Before he had time to think Jack said:
"A dollar and a half? Well, if you knew anything about potatoes, you wouldn't have let them go for a dollar and a half a barrel!"
"What do you know about potatoes?" growled the tall man, leaning an inch lower, and frowning at Jack's interruption.
"More than you or Mr. Gifford seems to," said Jack desperately. "The crop's going to be short. I know how it is up our way."

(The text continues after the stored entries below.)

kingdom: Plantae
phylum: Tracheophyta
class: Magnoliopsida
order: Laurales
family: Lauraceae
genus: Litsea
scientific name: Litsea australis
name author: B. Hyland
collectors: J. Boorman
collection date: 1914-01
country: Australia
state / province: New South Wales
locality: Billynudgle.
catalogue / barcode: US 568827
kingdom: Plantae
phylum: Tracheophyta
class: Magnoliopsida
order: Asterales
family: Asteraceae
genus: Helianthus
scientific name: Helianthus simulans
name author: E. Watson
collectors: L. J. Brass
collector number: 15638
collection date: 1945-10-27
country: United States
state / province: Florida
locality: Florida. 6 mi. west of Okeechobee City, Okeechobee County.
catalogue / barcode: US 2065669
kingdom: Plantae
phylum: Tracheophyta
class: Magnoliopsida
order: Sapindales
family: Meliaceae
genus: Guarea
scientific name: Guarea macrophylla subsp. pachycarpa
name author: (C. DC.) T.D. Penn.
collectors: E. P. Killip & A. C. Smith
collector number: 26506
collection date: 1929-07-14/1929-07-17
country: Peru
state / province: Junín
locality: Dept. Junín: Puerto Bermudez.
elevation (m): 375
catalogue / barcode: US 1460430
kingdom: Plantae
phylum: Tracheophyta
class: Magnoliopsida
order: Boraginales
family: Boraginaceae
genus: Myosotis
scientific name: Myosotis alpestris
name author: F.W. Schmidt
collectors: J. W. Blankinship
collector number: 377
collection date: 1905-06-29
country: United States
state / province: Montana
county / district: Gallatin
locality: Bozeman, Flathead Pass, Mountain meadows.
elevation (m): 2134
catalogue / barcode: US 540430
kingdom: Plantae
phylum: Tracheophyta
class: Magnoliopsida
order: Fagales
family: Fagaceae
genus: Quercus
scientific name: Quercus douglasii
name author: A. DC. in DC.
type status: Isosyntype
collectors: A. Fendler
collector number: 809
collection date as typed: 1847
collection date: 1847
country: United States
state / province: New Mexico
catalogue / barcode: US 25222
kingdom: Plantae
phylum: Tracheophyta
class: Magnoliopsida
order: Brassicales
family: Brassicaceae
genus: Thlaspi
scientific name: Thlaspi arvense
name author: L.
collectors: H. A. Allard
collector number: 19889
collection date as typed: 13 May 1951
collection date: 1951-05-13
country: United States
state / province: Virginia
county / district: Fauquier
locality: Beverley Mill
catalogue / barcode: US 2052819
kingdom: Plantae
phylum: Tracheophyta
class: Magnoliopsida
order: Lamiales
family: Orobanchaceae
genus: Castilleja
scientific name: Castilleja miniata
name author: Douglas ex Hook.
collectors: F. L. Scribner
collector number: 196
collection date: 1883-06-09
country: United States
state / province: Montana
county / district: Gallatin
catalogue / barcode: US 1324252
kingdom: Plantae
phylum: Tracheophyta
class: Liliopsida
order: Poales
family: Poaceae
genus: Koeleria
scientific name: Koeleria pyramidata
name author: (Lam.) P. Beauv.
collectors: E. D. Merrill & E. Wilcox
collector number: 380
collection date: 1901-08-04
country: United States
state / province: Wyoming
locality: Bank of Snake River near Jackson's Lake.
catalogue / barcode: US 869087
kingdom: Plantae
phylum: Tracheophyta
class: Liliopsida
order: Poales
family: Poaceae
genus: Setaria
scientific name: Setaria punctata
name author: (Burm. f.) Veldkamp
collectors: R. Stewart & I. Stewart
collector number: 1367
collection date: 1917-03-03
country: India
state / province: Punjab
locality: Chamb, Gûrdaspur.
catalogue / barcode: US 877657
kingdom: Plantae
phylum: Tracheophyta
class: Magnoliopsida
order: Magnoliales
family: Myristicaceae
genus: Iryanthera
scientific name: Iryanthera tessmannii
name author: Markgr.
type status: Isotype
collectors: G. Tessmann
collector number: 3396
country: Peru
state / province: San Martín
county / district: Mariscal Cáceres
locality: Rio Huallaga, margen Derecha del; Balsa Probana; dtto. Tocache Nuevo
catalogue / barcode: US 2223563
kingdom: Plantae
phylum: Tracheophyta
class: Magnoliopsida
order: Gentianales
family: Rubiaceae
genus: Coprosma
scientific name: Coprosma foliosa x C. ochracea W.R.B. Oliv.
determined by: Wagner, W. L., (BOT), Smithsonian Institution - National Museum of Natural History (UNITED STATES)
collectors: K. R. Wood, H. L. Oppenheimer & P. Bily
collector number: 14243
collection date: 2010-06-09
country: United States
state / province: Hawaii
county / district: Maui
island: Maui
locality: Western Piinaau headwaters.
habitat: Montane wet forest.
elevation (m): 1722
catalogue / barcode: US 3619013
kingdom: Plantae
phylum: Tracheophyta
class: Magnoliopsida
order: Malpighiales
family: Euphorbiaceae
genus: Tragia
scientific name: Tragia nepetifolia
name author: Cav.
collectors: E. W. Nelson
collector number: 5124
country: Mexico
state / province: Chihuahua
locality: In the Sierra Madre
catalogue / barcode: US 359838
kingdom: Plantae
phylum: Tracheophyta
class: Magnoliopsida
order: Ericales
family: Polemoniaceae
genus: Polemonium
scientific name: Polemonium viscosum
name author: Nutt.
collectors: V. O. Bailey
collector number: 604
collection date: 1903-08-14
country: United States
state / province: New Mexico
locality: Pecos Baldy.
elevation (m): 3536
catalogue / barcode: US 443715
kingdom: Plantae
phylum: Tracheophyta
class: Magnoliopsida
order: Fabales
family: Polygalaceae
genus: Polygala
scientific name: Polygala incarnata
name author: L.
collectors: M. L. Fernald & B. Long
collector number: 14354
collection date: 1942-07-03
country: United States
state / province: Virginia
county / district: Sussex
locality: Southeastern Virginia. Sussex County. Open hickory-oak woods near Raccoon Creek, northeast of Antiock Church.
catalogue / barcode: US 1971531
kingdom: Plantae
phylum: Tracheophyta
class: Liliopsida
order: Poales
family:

"Tell us what you know!" said the tall man sharply; and Mr. Gifford drew nearer with an expression of keen interest upon his face.
"They're all poor," said Jack, and then he remembered and repeated, better than he could have done if he had made ready beforehand, all he had heard the two men say in the Hotel Dantzic reading-room, and all he had heard in Crofield and Mertonville. He had heard the two men call each other by name, and he ended with:
"Didn't you sell your lot to Murphy & Scales? They're buying everywhere."
"That's just what I did," said the tall man. "I wish I hadn't; I'll go right out and buy!" and away he went.
"Buy some on my account," said Mr. Gifford, as the other man left the store. "See here, my boy, I don't want to hire anybody. But you seem to know about potatoes. Probably you're just from a farm. What else do you know? What can you do?"
"A good many things," said Jack, and to his own astonishment he spoke out clearly and confidently.